Below is the Embedding model that is being trained on a list of words following skip-gram method for word2vec algorithm:
SkipGram(
(embed): Embedding(63641, 300)
(output): Linear(in_features=300, out_features=63641, bias=True)
(log_softmax): LogSoftmax(dim=1)
)
And in the tutorial the below in/out data is being passed (sample of batch size 8):
for inputs, targets in get_batches(train_words, 8):
steps += 1
inputs, targets = torch.LongTensor(inputs), torch.LongTensor(targets)
inputs, targets = inputs.to(device), targets.to(device)
print('input_shape:', inputs.shape, 'output_shape:', targets.shape)
break
input_shape: torch.Size([36]) output_shape: torch.Size([36])
The idea, of course, is to train the weights of the Embedding layer to approximate the context relations given as input.
My question here is, clearly the output shape of the model is different than what is being passed to the target and it still trains (!) so how is that possible? shouldn’t I have to convert the targets to one-hot encoding format for the loss computation to work?
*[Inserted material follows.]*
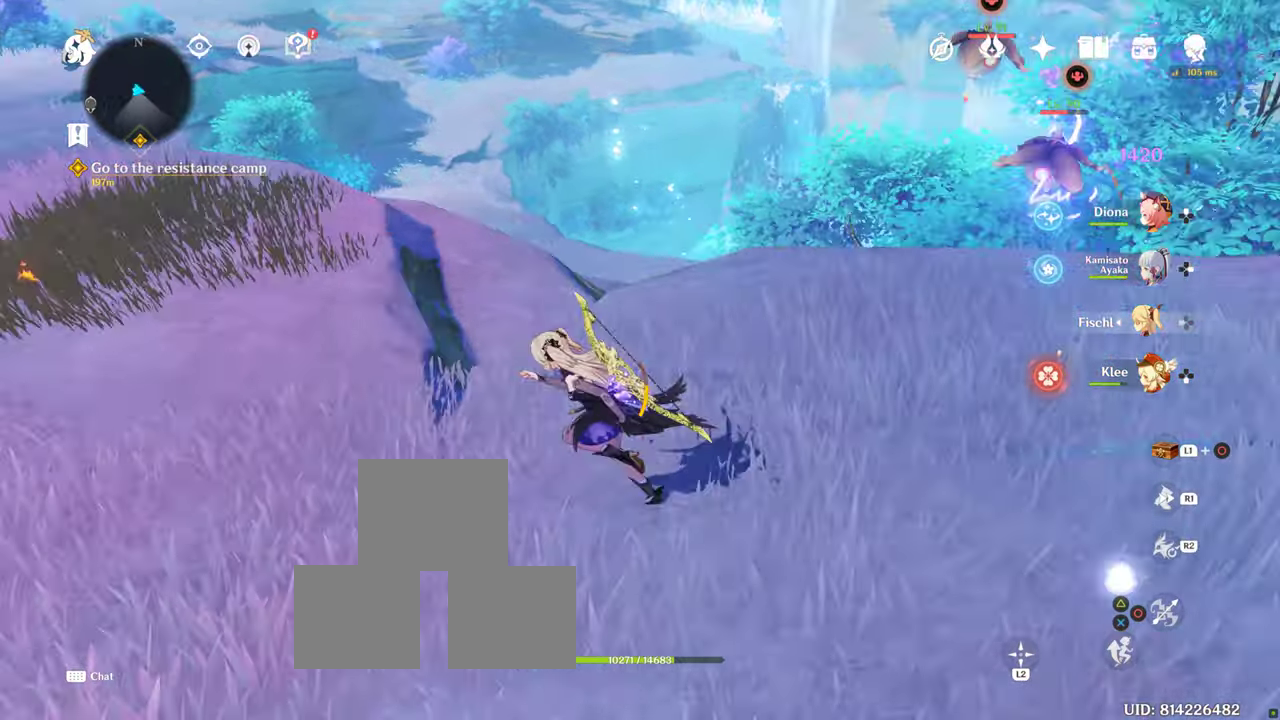
{"buttons": [], "left_stick": "up-right", "right_stick": "center", "events": [[100, "left_stick", "up"], [167, "right_stick", "center"], [234, "left_stick", "up-right"]]}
To be specific, the target is just 1 integer while the softmax layer is expected to get a one-hot encoded version of the target integer. Is pytorch internally managing this or am I missing something?
[EDIT]
Model definition:
class SkipGram(nn.Module):
def __init__(self, n_vocab, n_embed):
super().__init__()
self.embed = nn.Embedding(n_vocab, n_embed)
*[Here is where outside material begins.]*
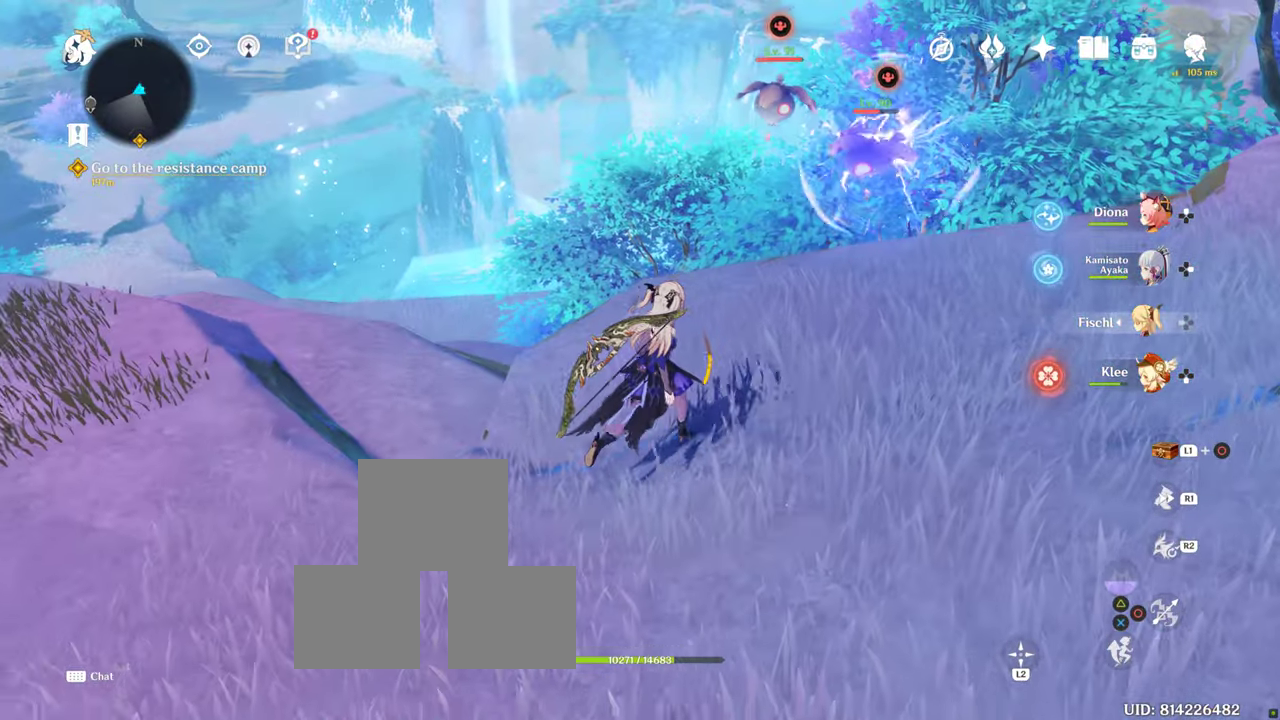
{"buttons": [], "left_stick": "up-right", "right_stick": "center", "events": []}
self.output = nn.Linear(n_embed, n_vocab)
self.log_softmax = nn.LogSoftmax(dim=1)
def forward(self, x):
x = self.embed(x)
scores = self.output(x)
log_ps = self.log_softmax(scores)
return log_ps
Training loop:
# check if GPU is available
device = 'cuda' if torch.cuda.is_available() else 'cpu'
embedding_dim=300 # you can change, if you want
model = SkipGram(len(vocab_to_int), embedding_dim).to(device)
criterion = nn.NLLLoss()
optimizer = optim.Adam(model.parameters(), lr=0.003)
print_every = 500
steps = 0
epochs = 1
# train for some number of epochs
for e in range(epochs):
# get input and target batches
for inputs, targets in get_batches(train_words, 512):
steps += 1
inputs, targets = torch.LongTensor(inputs), torch.LongTensor(targets)
inputs, targets = inputs.to(device), targets.to(device)
log_ps = model(inputs)
loss = criterion(log_ps, targets)
optimizer.zero_grad()
loss.backward()
optimizer.step()
if steps % print_every == 0:
# getting examples and similarities
valid_examples, valid_similarities = cosine_similarity(model.embed, device=device)
_, closest_idxs = valid_similarities.topk(6) # topk highest similarities
valid_examples, closest_idxs = valid_examples.to('cpu'), closest_idxs.to('cpu')
for ii, valid_idx in enumerate(valid_examples):
closest_words = [int_to_vocab[idx.item()] for idx in closest_idxs[ii]][1:]
print(int_to_vocab[valid_idx.item()] + " | " + ', '.join(closest_words))
print("...")